The mystery bunner is Haley's Biggie Max!!! ***Smooooooch the sleepy bunner'swiddle wips***

psst.... It's Luna's first Gotchya Day today!!!! I posted a few nice pics of her in my thread in celebration of her special day!!!

http://rabbitsonline.net/view_topic.php?id=34638&forum_id=6&page=6

Happy Gotchya Day Luna Belle!!!! :balloons:

myheart


----------



## mouse_chalk (Mar 29, 2009)

Awww happy Gotcha Day to you and Luna!! inkelepht:

It's not on the calendar so I didn't see it sorry- but I'll add it in!


----------



## TinysMom (Mar 29, 2009)

Oh wow - has it already been a year? How time flies....


----------



## myheart (Mar 29, 2009)

*TinysMom wrote: *


> Oh wow - has it already been a year? How time flies....

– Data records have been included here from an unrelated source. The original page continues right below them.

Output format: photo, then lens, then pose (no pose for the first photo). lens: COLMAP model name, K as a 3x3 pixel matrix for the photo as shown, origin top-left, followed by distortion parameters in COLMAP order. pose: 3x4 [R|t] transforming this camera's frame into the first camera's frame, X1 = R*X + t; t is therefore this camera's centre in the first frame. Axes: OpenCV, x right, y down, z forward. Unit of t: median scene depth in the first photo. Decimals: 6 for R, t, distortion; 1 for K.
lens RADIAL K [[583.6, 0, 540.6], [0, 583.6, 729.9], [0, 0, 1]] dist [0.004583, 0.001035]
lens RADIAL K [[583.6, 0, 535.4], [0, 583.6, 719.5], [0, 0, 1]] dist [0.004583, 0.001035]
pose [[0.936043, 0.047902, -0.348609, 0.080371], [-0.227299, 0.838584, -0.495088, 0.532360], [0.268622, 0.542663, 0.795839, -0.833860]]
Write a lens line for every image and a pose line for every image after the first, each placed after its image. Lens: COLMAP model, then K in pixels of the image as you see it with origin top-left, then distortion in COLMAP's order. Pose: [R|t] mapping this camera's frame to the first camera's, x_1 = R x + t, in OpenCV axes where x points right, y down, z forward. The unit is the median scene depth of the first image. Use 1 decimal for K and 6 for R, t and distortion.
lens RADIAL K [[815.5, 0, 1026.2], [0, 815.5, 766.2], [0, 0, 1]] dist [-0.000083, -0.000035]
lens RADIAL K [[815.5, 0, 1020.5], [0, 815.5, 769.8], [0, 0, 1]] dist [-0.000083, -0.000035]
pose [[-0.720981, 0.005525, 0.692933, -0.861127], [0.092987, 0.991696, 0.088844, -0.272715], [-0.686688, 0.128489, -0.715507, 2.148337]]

I know.... I can't believe it either!!Luna has made it a full year with Patrick and me, and for all that has happened, she is the strongest bunny I could ever know. She is my hero and my special heart. 

Thanks to every one for supporting her during her time of need. RO is Luna's first home. Naturestee started Luna's first thread as a rescue, and I was thrilled to continue posting about her after her adoption. It is always a joy to post new pics of my fur-kids because so many of you keep tabs on Luna and her companions. 

Thanks RO, for sharing Luna with me.

myheart


----------